Tuesday, February 21, 2023

It's A Mystery (Fest)

One thing Steam does really badly, in my opinion, is promote its own events. Even though I log in almost every day, all I ever seem to see is the pop-up window with the spot offers of the moment. Any wider promotions might as well not exist. If I hadn't read it about it on someone else's blog last month, I'd never have known there was another Next Fest running.

Equally, if I hadn't happened to have three particular titles on my wishlist, I might never have found out there's another event of considerable interest to me going on right now. It's called Mystery Fest, it runs until next Monday, and it "celebrates the spirit of investigation and solving mysteries—both big and small—with discounts and demos on current and upcoming mystery and detective games of all kinds."

I had to google to get that description because nothing on Steam itself actually explains what the event is about. All there is is a banner and you have to scroll down past the first page of the Store even to see that. The thumbnail definition above comes from Steamworks, "a set of tools and services that help game developers and publishers build their games and get the most out of distributing on Steam." 

Steamworks, as I'm sure everyone reading this already knows, is a very useful resource for anyone who might actually want to know what's going on with the platform. The Mystery Fest page there provides a wealth of detail on the event, including which genres of games are eligible:

  • Mystery
  • Detective
  • Social Deduction

and which probably won't be:

  • Combat-forward games, incl. superhero themes
  • Spy games
  • Straight puzzle games, incl. hidden object games, with no detective work / investigation
  • Escape room games with escape rooms as the only mechanic
  • Horror games that may include a mystery element but that do not focus on investigation
  • Walking simulators without a primary focus on solving mysteries


As a potential customer, this is the sort of information I'd like to see prominently displayed on the Store page itself, not buried on an affiliate site aimed at developers. I wouldn't expect anything so straightforward from Steam, though. It's a  service that seems determined to make everything as cluttered and obscure as possible. 

I'm sufficiently inured to its quirks and foibles now that I no longer notice just how badly designed it is until something like this comes along to remind me. I feel we all probably have Stockholm Syndrome where Steam's concerned or it wouldn't still enjoy the dominant market position it does.

Anyway, through whatever circuitous route, I got there eventually and now here I am, doing unpaid marketing work for Valve, yet again, by passing the information on. The event includes some massive discounts on well-known titles but more importanrtly than that, it's a very useful opportunity for anyone interested in these kinds of games to see them all gathered in one place, with Steam's submission system, for once, doing the grunt work of sorting the wheat from the chaff, something the customer-facing search algorithm signally fails to do, at least when I use it.

I plan on going through the full card this week, using it to populate my wish list with games I might enjoy. It'll save time later. If anything's on heavy discount I might even buy it now. (Edit - I did. I bought two games and a bundle - Blacksad, Backbone and all five Broken Sword titles. I'm not embarassed to admit that 75% of everything I bought features anthropomorphic cats.)

And in fact I have already made a purchase. Two of the three games from my wishlist (Brok the Investigator and Scarlet Hollow) were just repeating the same 25% price cut that didn't inspire me to get my wallet out the last few times they tried it but the third hit 50% off, a trigger point I find harder to ignore. 


The game I bought was Nine Noir Lives, which I wrote about a couple of years ago, when I played the demo in the February 2021 Next Fest. At the time I called the demo "a solid, entertaining introduction to what looks like it should be a very enjoyable game". I've nearly bought it a few times since but the discounts were never quite steep enough to bypass my inner miser. At under a tenner, though, I couldn't resist any longer.

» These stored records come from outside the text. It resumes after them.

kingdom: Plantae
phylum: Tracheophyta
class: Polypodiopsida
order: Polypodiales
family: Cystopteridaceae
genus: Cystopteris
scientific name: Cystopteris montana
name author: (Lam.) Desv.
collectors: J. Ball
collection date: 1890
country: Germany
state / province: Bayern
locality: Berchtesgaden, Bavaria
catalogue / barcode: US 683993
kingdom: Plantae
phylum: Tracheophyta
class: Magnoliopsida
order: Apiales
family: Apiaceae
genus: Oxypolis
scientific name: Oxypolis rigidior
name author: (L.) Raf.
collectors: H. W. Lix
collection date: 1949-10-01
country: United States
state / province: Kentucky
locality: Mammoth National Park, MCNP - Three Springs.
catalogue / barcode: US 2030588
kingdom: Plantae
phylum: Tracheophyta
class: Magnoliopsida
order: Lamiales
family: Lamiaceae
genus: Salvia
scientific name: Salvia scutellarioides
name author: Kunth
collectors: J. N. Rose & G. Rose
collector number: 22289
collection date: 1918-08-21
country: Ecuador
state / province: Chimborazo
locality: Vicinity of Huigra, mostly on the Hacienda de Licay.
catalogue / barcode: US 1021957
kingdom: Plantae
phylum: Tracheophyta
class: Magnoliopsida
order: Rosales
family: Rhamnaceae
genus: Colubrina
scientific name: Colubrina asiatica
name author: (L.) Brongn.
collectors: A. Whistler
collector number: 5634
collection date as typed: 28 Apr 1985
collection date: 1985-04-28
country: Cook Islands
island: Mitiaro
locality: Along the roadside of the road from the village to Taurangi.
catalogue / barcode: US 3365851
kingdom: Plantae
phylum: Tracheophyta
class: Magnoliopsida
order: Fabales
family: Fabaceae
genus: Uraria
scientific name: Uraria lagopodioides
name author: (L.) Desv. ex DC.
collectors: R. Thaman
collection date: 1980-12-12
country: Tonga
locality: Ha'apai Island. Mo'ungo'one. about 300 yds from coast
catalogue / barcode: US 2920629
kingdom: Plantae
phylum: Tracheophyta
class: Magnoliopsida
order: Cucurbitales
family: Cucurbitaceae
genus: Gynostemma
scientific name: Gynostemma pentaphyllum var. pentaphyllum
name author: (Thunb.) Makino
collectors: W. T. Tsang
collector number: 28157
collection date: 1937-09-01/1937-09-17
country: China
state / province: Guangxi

Nine Noir Lives has a Positive rating on Steam. Reading through the reviews, it's clear that the sticking point comes in the humor, described by some as as "comedy gold" but by others as "really lame/childish" and the voice acting, which is either "BEST I have EVER heard in any point and click game!" or "terrible, overzealous" and "trying too hard."

My own take, two years ago, was somewhat more equivocal, describing the main character as "nicely voiced, comfortable to listen to for long periods of time" but his assistant as "a little harder to take". As for the humor, it seems I didn't bother to mention it. I did, however, describe the writing in general as "professional and entertaining".

We'll see what I think of it once I've played through the whole thing. I'm sure there'll be some kind of review.

Meanwhile, to reiterate, there's a celebration of and sale on all things mysterious happening over at Steam and it lasts all week. Don't bother to tell Valve I sent you. I don't want them to get into the habit of thinking I'm going to do their job for them.

2 comments:

  1. NOW I'm interested. I read mysteries and love game mystery and detective stories. It's the first category I look at when there's a Steam Sale. I'm going to take a look! Thanks for posting this. Atheren

    ReplyDelete
    Replies
    1. Glad to be of service. Beats me why Steam does such a bad job of publicising their own events.